I created this initially as a learning platform to pick up JWT and stateless authentication however because of how useful it eventually became i decided to post it on a repo to share as a scalable JWT example in express.
- Stateless authentication with JWT allowing for easy horizontal scaling
- Docker containerization for easy deployment of the full system (databases, clusters, and all)
- HaProxy loadbalancing for a simple load balancer for our api clusters
- Clean and effective code following StandardJS
- MongoDB databasing
- A "Semi-Secure" Express api to handle database transactions & functionality
Infrastructure
- HAProxy loadbalancing (optional)
- MongoDB (required)
- Docker & Docker-Compose (optional)
Libraries
- body-parser (reading body data)
- express (server)
- express-validator (input validation)
- helmet (header protection)
- mongodb (databasing)
- morgan (logging)
- express-rate-limit (ratelimiting endpoints)

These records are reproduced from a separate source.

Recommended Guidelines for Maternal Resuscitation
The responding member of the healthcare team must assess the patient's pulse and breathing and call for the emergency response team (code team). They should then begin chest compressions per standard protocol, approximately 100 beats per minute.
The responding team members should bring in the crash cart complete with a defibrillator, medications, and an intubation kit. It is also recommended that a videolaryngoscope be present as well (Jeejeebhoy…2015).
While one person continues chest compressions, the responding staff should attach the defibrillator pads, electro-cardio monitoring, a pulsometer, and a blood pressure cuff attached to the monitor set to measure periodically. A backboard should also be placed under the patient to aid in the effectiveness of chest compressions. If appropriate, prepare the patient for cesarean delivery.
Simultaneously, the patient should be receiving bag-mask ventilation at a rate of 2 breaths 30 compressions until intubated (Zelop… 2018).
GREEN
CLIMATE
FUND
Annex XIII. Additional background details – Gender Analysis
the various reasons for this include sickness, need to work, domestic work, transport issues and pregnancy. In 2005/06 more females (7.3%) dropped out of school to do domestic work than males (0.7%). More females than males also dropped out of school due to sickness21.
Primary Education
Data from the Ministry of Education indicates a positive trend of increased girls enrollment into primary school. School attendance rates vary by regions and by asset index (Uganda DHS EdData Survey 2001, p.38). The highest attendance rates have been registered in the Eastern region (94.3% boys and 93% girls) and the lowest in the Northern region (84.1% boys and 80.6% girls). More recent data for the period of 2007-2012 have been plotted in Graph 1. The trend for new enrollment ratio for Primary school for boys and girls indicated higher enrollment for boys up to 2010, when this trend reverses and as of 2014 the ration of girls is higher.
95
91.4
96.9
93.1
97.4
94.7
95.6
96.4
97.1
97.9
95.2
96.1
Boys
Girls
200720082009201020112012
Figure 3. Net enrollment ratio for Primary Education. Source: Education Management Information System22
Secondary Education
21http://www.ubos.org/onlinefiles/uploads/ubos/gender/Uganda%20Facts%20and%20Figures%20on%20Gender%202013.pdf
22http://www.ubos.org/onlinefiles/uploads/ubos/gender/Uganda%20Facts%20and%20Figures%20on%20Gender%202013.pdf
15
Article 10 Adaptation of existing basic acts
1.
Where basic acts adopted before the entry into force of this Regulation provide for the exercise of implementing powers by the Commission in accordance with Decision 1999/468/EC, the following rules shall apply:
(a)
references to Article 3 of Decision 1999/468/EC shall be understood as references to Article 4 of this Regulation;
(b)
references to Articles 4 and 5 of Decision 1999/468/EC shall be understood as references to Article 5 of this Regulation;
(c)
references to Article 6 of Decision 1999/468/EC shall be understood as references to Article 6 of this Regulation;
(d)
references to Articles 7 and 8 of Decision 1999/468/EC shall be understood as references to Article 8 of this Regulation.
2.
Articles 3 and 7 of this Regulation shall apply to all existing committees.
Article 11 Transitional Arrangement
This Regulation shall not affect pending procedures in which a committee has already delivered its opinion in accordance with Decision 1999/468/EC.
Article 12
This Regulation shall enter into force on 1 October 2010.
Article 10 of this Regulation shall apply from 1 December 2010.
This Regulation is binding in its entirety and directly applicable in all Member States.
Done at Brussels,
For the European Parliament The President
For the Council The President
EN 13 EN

- rate-limit-mongo (ratelimiting store)
- bcryptjs (password Encryption)
- jsonwebtoken (jwt creation & signing)
- express-jwt (jwt validation)
- short-uuid (uuid generation for users)
- standard (programming principles & linter)
- jest (unit testing)
I put all the relevant config stuff in ./src/settings/api_settings.json
.
Remember to sanitize user inputs / api outputs through some xss filter!
- [] Add refresh tokens for expired tokens and change token expiry to like 5 mins
- [] Move configuration to a .env instead of .json
- [] Validate env config values on boot
Pull requests are welcome. For major changes, please open an issue first to discuss what you would like to change.
All code must follow standardjs principles. Keep documentation thorough as well.